La promotion de l'art contemporain et le rôle des institutions culturelles francophones au Vietnam

Pour assurer sa survie, toute langue doit être préservée et transmise par ses locuteurs. De plus, la langue elle-même doit s'adapter au changement, à l'amélioration, à l'intégration et à la compétition au sein des communautés sociales. Le français était autrefois une langue étrangère fortement dominante au Vietnam, mais sous l'influence du temps et des changements irrésistibles de l'histoire, il a malheureusement progressivement perdu sa place dans l’ancienne colonie d'Indochine.

Le cas de la langue française au Vietnam

Il faut admettre qu’actuellement, la communauté francophone des pays d’Asie du Sud-Est, notamment au Vietnam, est encore très réduite, limitée tant en quantité qu’en qualité. Si le français a été choisi comme langue officielle du gouvernement colonial qui existait il y a près de 200 ans en Cochinchine, puis étendu aux protectorats du Tonkin et de l'Annam, c'est parce qu'il s'agissait d'un choix historique inévitable, déterminé par des facteurs politiques, culturels et économiques.

Rappelons que dès 1862, des projets étaient envisagés pour populariser la langue française en Extrême-Orient par l'éducation. Par la suite, l'attrait de ce pays tropical exotique avait attiré de nombreux écrivains, journalistes, chercheurs et médecins qui sont venus ici et ont légué de grandes œuvres aux générations futures. Par exemple, l'écrivaine Marguerite Duras avec L'Amant, l'écrivain et journaliste Léon Werth avec Cochinchine, ainsi que des chercheurs, ethnographes et archéologues avec de nombreux ouvrages de qualité publiés dans le Bulletin de l’École française d’Extrême-Orient et le Bulletin des amis du vieux Huê.

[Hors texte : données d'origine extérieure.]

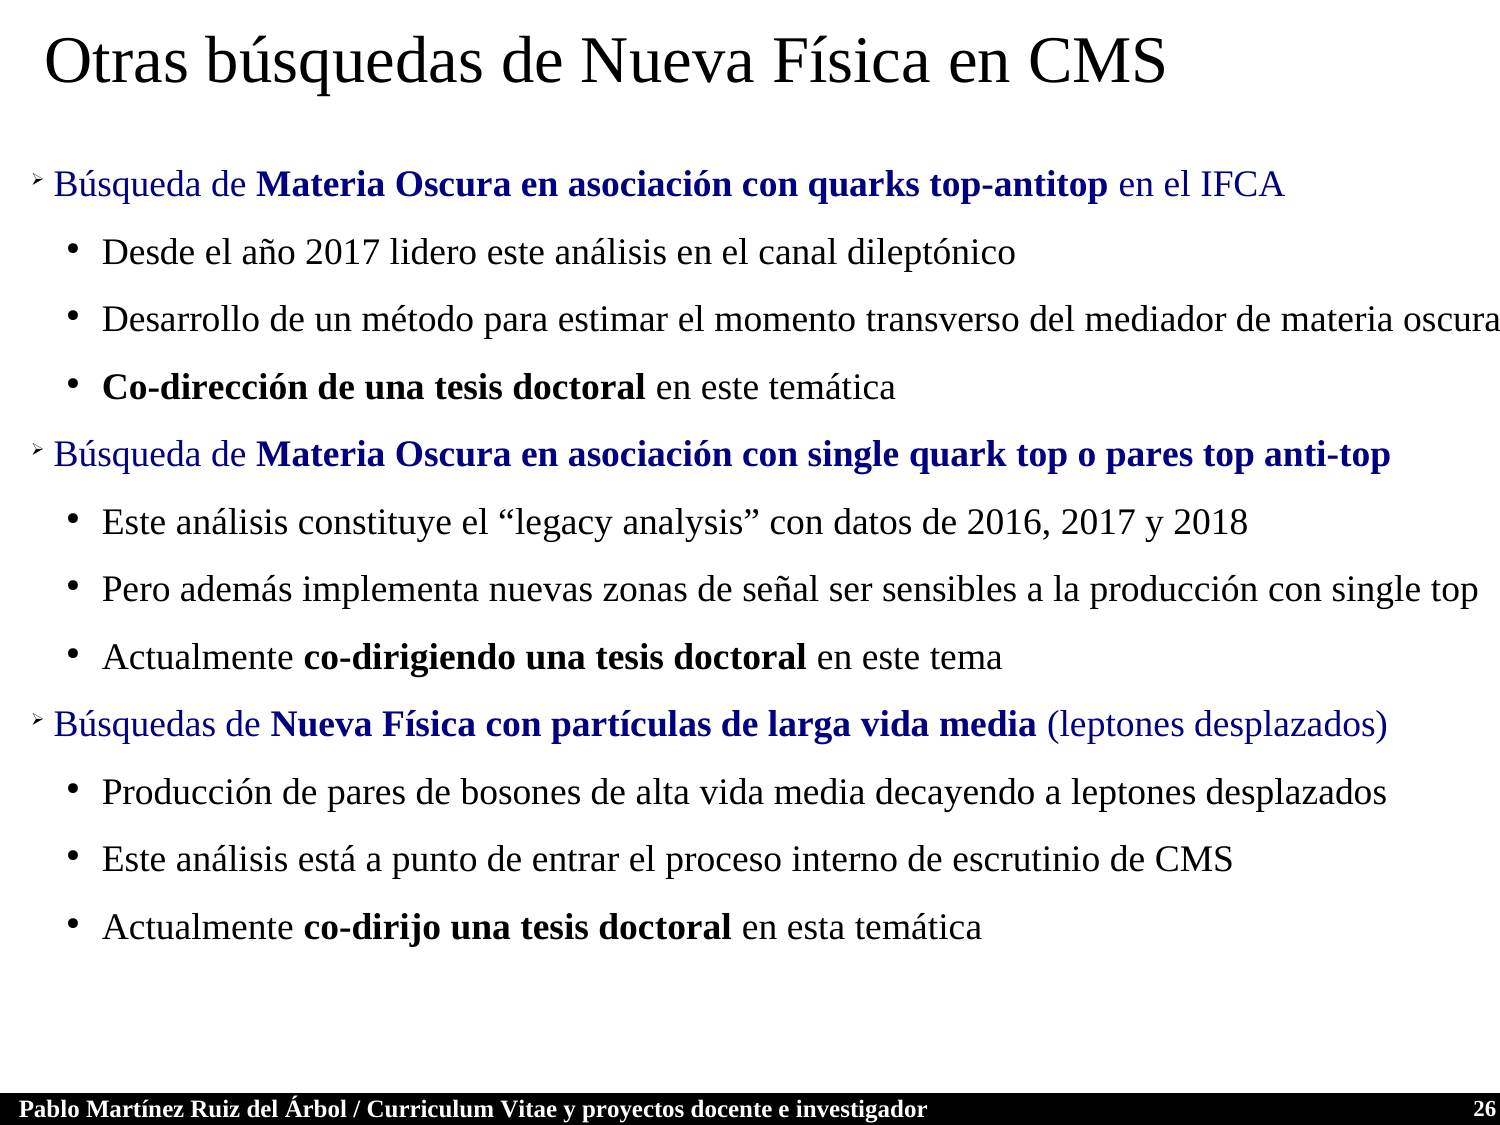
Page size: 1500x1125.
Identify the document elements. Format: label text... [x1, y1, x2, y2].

text_box Otras búsquedas de Nueva Física en CMS [14, 7, 1201, 115]
text_box Búsqueda de Materia Oscura en asociación con quarks top-antitop en el IFCA Desde el año 2017 lidero este análisis en el canal dileptónico Desarrollo de un método para estimar el momento transverso del mediador de materia oscura Co-dirección de una tesis doctoral en este temática Búsqueda de Materia Oscura en asociación con single quark top o pares top anti-top Este análisis constituye el “legacy analysis” con datos de 2016, 2017 y 2018 Pero además implementa nuevas zonas de señal ser sensibles a la producción con single top Actualmente co-dirigiendo una tesis doctoral en este tema Búsquedas de Nueva Física con partículas de larga vida media (leptones desplazados) Producción de pares de bosones de alta vida media decayendo a leptones desplazados Este análisis está a punto de entrar el proceso interno de escrutinio de CMS Actualmente co-dirijo una tesis doctoral en esta temática [11, 124, 1500, 979]
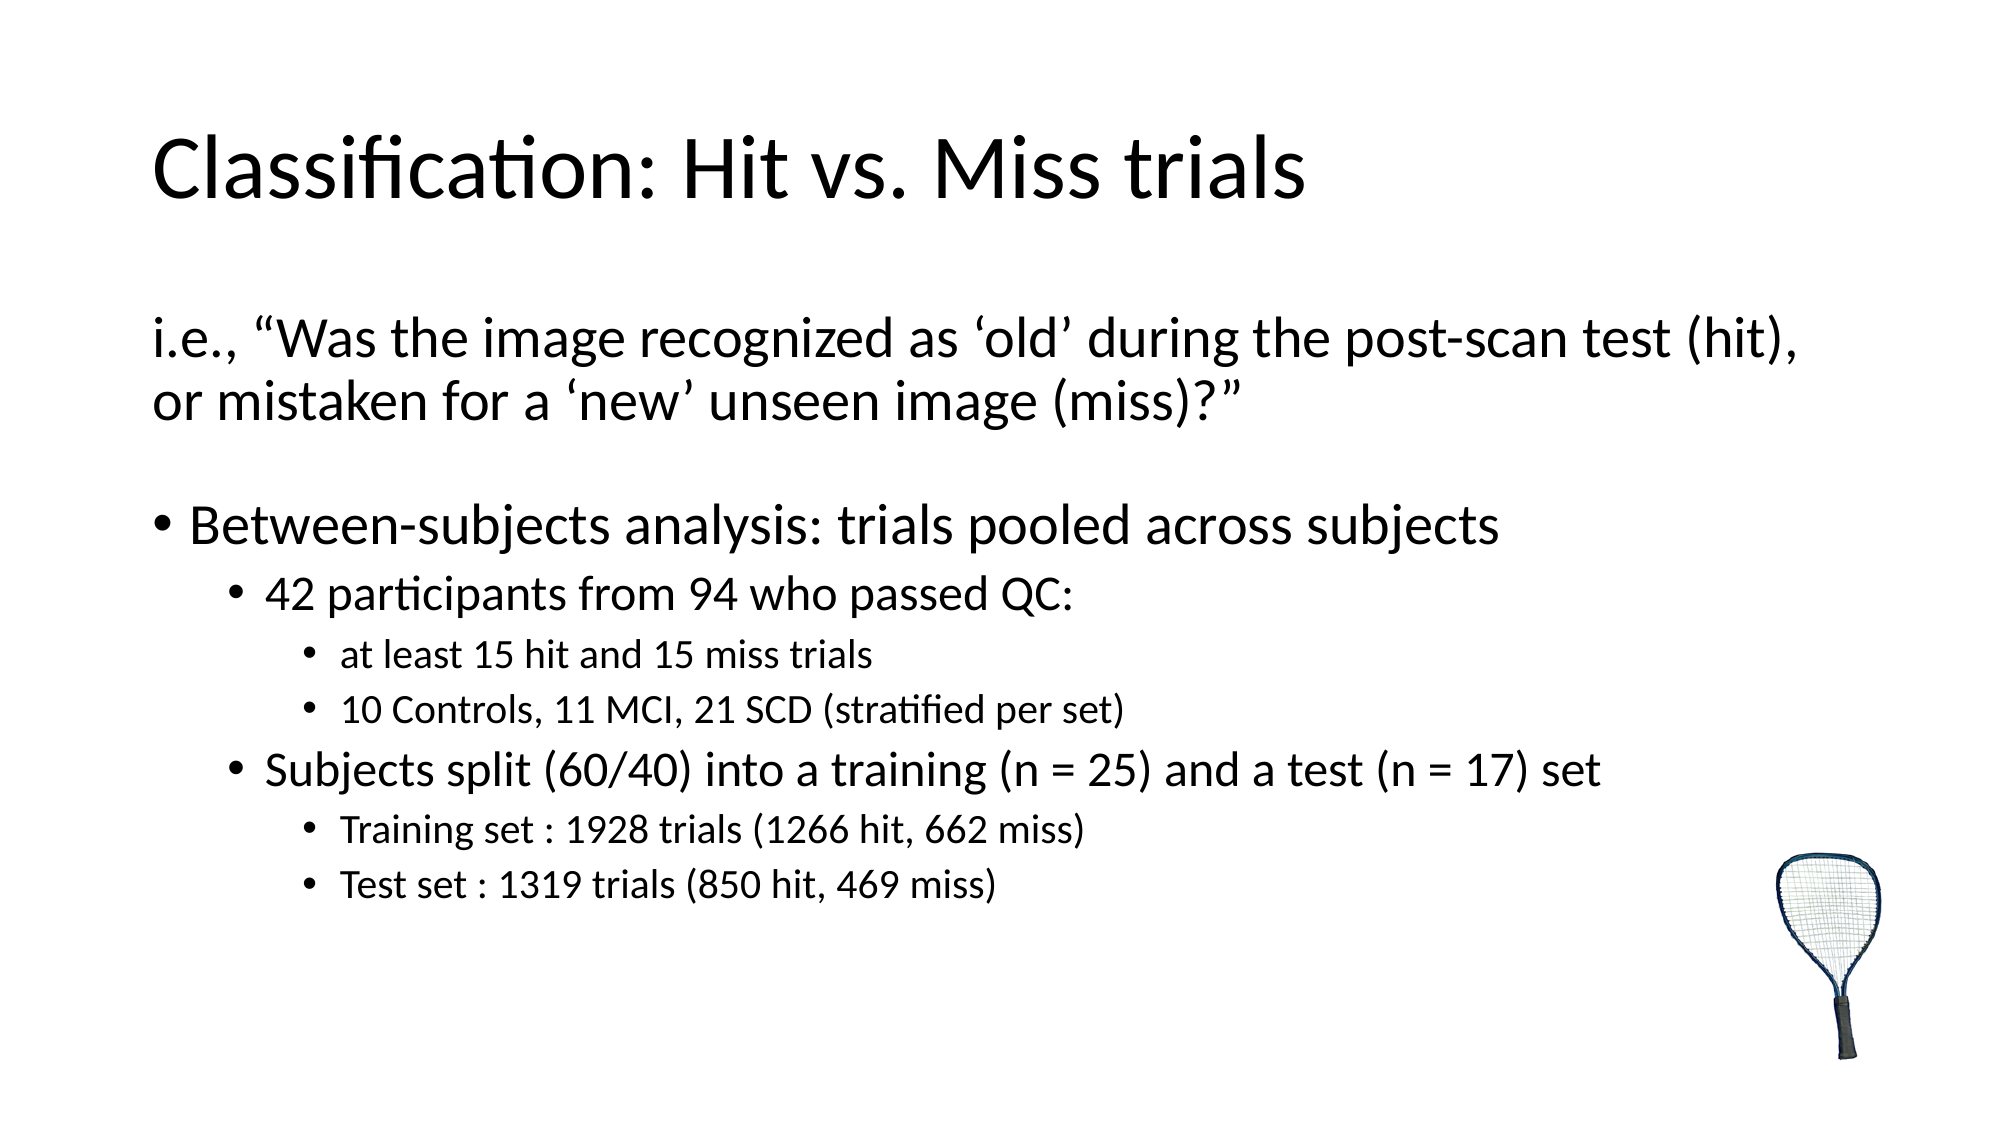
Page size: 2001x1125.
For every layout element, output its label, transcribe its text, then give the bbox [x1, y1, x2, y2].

title Classification: Hit vs. Miss trials [137, 59, 1863, 278]
list i.e., “Was the image recognized as ‘old’ during the post-scan test (hit), or mistaken for a ‘new’ unseen image (miss)?” Between-subjects analysis: trials pooled across subjects 42 participants from 94 who passed QC: at least 15 hit and 15 miss trials 10 Controls, 11 MCI, 21 SCD (stratified per set) Subjects split (60/40) into a training (n = 25) and a test (n = 17) set Training set : 1928 trials (1266 hit, 662 miss) Test set : 1319 trials (850 hit, 469 miss) [137, 299, 1863, 1014]
picture [1720, 847, 1939, 1066]
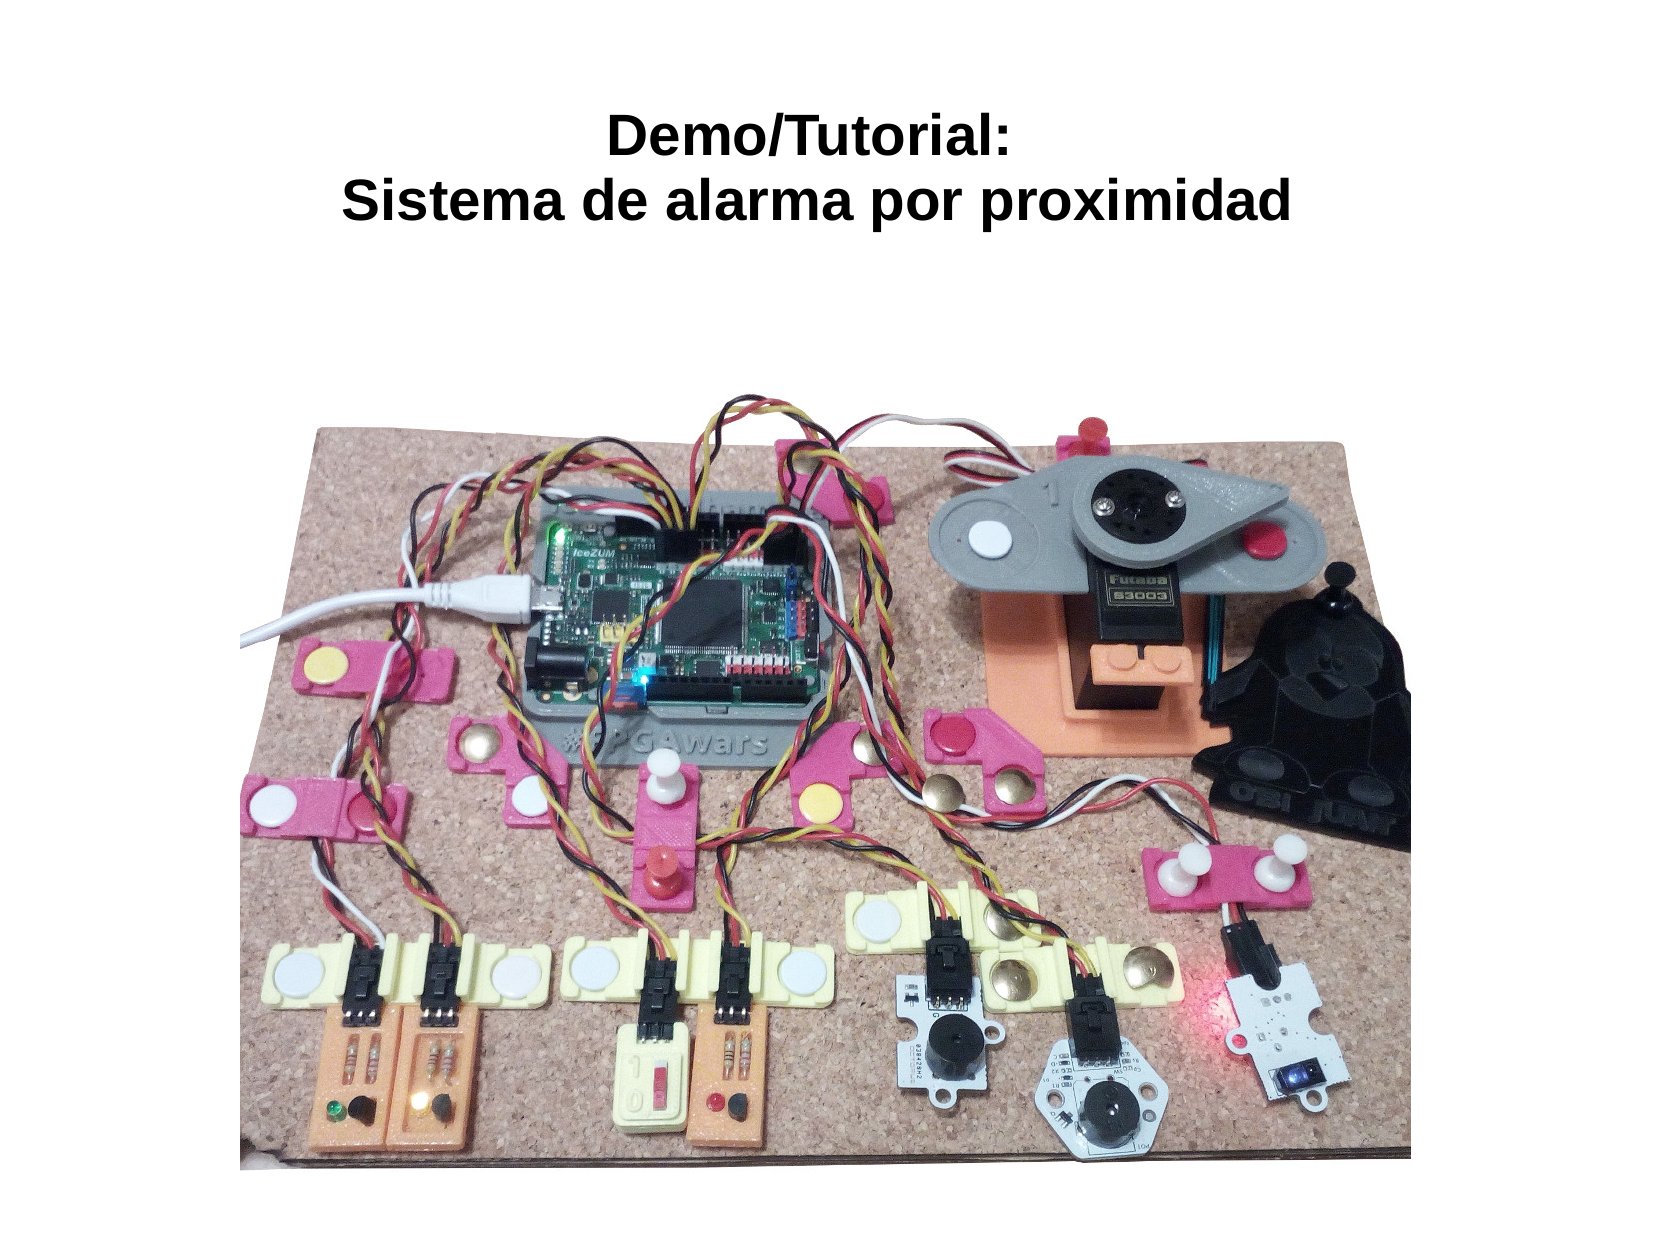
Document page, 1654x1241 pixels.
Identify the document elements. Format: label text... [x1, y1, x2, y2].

picture [240, 322, 1411, 1201]
text_box Demo/Tutorial: Sistema de alarma por proximidad [135, 95, 1486, 271]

Les écoles sont devenues des instruments de la mission civilisatrice, amenant les sujets au même niveau que les dirigeants, comme le prédisait Étienne Aymonier, premier directeur de l’École Coloniale. La vérité est que de nombreux Vietnamiens, après avoir appris le français et été en contact avec la civilisation européenne, ont utilisé cette langue comme une arme pour lutter contre l’administration coloniale et revendiquer les droits de leur peuple. Dans le domaine du journalisme, nous avons des figures vietnamiennes célèbres telles que Truong Vinh Ky, Nguyên Van Vinh, Pham Quynh, Nguyên Van Tô et Nguyên An Ninh.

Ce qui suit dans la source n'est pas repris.